_WORK TO BE COMPLETED_:
From the entries, copy every line that carries the string "linecap".

Extracted data entries:
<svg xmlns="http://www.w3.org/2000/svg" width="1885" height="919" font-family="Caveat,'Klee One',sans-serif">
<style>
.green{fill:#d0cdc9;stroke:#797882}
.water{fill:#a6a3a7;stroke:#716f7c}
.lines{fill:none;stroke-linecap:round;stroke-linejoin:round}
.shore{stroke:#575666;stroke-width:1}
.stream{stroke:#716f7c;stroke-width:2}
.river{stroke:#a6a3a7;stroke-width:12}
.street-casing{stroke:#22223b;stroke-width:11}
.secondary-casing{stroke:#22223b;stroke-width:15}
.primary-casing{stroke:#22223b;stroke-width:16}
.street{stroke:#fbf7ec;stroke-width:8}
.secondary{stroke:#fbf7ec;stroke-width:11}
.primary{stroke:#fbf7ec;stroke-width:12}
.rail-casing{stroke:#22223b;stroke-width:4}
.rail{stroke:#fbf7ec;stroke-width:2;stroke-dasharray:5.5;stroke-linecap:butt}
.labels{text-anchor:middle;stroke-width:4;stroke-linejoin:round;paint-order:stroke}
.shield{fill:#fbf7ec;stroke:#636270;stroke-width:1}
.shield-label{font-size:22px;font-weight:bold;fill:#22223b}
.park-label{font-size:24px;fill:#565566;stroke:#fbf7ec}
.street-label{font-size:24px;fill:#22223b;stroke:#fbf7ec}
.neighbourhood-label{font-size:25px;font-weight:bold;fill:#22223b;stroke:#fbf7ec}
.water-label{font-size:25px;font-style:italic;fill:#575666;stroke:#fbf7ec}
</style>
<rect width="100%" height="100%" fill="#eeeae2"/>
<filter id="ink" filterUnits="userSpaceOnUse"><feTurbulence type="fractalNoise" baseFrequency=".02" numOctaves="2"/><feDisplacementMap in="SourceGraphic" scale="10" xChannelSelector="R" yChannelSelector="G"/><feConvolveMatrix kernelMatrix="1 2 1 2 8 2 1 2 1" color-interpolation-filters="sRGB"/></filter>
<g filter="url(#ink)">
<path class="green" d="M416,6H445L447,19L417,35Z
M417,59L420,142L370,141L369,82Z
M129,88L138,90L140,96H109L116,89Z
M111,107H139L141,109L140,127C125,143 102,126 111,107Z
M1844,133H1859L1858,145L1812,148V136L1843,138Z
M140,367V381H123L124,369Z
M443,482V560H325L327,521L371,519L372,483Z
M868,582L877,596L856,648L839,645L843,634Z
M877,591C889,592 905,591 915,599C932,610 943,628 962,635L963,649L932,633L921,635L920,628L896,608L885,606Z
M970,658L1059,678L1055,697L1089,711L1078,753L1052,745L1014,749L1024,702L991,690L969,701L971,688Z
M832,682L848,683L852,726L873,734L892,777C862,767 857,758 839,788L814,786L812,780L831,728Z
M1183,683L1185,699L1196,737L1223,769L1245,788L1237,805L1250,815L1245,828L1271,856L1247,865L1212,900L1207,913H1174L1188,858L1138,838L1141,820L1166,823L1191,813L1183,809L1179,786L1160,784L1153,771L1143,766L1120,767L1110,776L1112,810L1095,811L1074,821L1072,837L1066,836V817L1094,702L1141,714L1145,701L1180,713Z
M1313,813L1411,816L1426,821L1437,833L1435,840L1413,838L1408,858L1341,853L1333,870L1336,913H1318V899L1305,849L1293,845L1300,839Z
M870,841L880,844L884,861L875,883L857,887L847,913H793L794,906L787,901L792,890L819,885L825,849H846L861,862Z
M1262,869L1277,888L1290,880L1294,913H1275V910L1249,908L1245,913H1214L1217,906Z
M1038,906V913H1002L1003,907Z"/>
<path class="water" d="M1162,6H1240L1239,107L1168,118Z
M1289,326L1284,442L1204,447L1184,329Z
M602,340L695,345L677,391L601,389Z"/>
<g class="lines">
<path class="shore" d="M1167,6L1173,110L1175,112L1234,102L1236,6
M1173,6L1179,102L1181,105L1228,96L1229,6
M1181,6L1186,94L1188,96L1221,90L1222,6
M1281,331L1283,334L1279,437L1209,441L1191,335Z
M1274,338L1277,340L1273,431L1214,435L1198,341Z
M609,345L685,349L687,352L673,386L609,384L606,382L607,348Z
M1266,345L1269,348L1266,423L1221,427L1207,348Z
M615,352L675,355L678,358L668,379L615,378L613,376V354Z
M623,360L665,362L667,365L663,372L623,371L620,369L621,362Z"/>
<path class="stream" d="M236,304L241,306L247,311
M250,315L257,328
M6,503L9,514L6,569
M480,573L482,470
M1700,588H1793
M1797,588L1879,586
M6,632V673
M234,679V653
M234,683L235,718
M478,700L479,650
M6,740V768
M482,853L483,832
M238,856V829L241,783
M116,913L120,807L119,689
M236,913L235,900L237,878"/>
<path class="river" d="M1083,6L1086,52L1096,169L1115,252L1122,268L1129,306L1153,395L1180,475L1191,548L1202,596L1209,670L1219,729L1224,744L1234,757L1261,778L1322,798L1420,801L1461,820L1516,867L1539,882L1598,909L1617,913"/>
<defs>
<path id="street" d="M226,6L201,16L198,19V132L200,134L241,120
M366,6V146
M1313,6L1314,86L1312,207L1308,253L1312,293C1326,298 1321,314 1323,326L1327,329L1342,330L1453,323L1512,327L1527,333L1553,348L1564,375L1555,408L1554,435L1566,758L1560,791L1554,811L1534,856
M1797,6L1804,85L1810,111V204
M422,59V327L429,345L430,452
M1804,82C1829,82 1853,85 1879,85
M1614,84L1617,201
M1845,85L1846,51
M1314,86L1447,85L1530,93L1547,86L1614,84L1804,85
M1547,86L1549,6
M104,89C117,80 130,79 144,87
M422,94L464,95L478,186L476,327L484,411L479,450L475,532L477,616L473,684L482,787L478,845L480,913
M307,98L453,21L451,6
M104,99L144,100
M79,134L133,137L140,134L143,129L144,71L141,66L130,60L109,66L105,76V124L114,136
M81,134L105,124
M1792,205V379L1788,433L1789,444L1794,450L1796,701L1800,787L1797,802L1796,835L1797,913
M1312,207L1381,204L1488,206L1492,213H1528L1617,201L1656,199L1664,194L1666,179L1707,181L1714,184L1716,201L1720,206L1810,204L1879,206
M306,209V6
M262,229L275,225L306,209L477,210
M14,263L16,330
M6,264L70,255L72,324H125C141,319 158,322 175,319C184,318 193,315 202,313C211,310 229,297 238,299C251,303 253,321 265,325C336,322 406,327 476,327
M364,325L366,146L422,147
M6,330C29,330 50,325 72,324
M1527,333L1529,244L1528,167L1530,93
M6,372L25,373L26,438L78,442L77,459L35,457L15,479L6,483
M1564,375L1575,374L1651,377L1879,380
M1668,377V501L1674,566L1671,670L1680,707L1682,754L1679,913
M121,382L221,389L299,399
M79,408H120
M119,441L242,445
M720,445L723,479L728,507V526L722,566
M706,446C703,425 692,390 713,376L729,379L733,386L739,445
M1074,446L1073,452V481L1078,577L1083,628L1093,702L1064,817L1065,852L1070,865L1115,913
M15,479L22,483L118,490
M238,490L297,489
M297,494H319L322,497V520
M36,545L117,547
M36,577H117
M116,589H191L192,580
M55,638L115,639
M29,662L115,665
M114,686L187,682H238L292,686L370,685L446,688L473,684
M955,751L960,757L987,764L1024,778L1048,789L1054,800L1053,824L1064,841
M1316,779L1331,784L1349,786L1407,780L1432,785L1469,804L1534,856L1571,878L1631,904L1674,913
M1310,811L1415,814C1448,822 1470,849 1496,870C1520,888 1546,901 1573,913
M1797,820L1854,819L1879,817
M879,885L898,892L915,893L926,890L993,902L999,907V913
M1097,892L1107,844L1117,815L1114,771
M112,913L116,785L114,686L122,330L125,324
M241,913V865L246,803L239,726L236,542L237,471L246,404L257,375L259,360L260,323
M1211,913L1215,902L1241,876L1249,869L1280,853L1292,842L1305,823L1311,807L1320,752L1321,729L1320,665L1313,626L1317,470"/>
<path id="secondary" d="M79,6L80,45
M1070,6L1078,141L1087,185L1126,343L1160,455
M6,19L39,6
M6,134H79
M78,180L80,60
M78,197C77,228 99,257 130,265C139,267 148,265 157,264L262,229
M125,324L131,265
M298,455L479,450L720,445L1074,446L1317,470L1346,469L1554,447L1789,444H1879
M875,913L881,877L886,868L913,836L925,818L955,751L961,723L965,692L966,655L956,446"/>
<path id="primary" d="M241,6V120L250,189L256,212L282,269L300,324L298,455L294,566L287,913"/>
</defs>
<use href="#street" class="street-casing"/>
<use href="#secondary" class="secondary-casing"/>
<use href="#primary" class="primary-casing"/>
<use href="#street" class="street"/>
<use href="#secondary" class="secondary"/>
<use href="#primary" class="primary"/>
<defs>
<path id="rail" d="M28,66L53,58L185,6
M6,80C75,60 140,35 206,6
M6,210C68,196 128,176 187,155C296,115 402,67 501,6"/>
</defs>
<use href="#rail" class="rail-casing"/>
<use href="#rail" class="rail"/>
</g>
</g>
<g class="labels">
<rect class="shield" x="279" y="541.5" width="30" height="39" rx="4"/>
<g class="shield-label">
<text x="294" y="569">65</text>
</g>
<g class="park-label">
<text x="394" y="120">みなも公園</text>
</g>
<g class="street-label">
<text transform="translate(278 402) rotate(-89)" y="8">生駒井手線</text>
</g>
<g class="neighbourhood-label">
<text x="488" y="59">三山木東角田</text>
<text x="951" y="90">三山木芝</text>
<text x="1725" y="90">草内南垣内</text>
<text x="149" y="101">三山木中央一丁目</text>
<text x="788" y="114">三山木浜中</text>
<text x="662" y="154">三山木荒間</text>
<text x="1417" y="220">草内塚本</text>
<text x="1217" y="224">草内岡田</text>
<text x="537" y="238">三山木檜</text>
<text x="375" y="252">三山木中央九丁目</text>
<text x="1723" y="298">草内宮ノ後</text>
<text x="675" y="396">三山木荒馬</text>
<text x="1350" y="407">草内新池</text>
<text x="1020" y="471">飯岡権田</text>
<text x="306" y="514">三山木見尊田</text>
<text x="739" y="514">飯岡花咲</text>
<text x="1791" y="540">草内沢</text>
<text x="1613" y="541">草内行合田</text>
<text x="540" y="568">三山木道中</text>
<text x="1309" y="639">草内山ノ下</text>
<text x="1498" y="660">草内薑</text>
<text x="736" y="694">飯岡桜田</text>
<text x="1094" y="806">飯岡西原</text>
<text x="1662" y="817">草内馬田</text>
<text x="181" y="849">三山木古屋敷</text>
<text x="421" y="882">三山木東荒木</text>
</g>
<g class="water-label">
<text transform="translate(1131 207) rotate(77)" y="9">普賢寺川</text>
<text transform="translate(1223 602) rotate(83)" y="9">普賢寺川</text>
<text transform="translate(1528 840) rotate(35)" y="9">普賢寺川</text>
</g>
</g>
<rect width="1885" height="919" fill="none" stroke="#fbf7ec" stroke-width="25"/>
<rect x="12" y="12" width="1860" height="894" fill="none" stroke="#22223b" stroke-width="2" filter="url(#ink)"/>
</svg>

_TASK ANSWER_:
.lines{fill:none;stroke-linecap:round;stroke-linejoin:round}
.rail{stroke:#fbf7ec;stroke-width:2;stroke-dasharray:5.5;stroke-linecap:butt}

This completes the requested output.